Task 4: Recruiter lead extractor + unmatched email handling

Files:

Modify: scripts/imap_sync.py
Modify: scripts/db.py
Test: tests/test_imap_sync.py

Context: After per-job sync, do a second pass to find inbound recruitment emails NOT matched to any existing pipeline company. For each, call Nemotron to extract company + job title. If extraction succeeds and company isn't already in the DB, insert a new job (source='email', status='pending'). Use a synthetic URL email://<from_domain>/<message_id_hash> to satisfy the UNIQUE constraint on jobs.url.

sync_all() return dict gains a new_leads key.

Step 1: Add test

Append to tests/test_imap_sync.py:

def test_extract_lead_info_returns_company_and_title():
    """extract_lead_info parses LLM JSON response into (company, title)."""
    from scripts.imap_sync import extract_lead_info
    with patch("scripts.imap_sync._CLASSIFIER_ROUTER") as mock_router:
        mock_router.complete.return_value = '{"company": "Wiz", "title": "Senior TAM"}'
        result = extract_lead_info("Senior TAM at Wiz", "Hi Meghan, we have a role…", "recruiter@wiz.com")
    assert result == ("Wiz", "Senior TAM")

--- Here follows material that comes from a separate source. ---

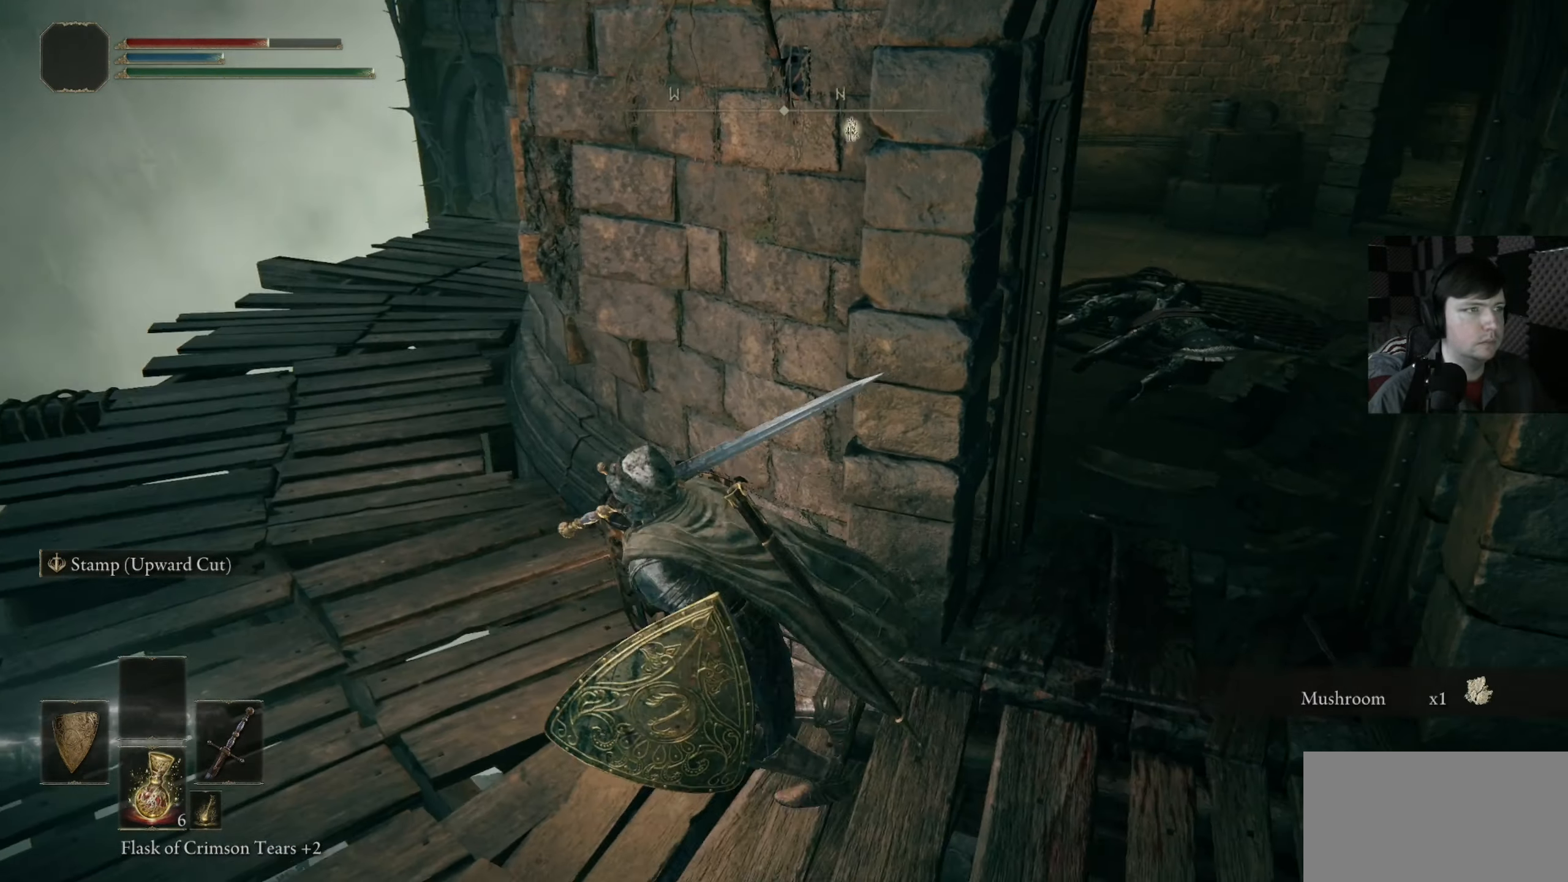
{"buttons": [], "left_stick": "right", "right_stick": "center", "events": [[83, "left_stick", "up"], [183, "left_stick", "right"], [183, "right_stick", "center"]]}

def test_extract_lead_info_returns_none_on_bad_json():
    """extract_lead_info returns (None, None) when LLM returns unparseable output."""
    from scripts.imap_sync import extract_lead_info
    with patch("scripts.imap_sync._CLASSIFIER_ROUTER") as mock_router:
        mock_router.complete.return_value = "I cannot determine the company."
        result = extract_lead_info("Job opportunity", "blah", "noreply@example.com")
    assert result == (None, None)

Step 2: Run to confirm failures

/devl/miniconda3/envs/job-seeker/bin/pytest tests/test_imap_sync.py::test_extract_lead_info_returns_company_and_title tests/test_imap_sync.py::test_extract_lead_info_returns_none_on_bad_json -v

Expected: 2 failures.

Step 3: Implement extract_lead_info() in scripts/imap_sync.py

Add after classify_stage_signal():

_EXTRACT_SYSTEM = (
    "Extract the hiring company name and job title from this recruitment email. "
    "Respond with ONLY valid JSON in this exact format: "
    '{\"company\": \"Company Name\", \"title\": \"Job Title\"}. '
    "If you cannot determine the company, respond: "
    '{\"company\": null, \"title\": null}.'
)


def extract_lead_info(subject: str, body: str,
                      from_addr: str) -> tuple[Optional[str], Optional[str]]:
    """Use Nemotron to extract (company, title) from an unmatched recruitment email.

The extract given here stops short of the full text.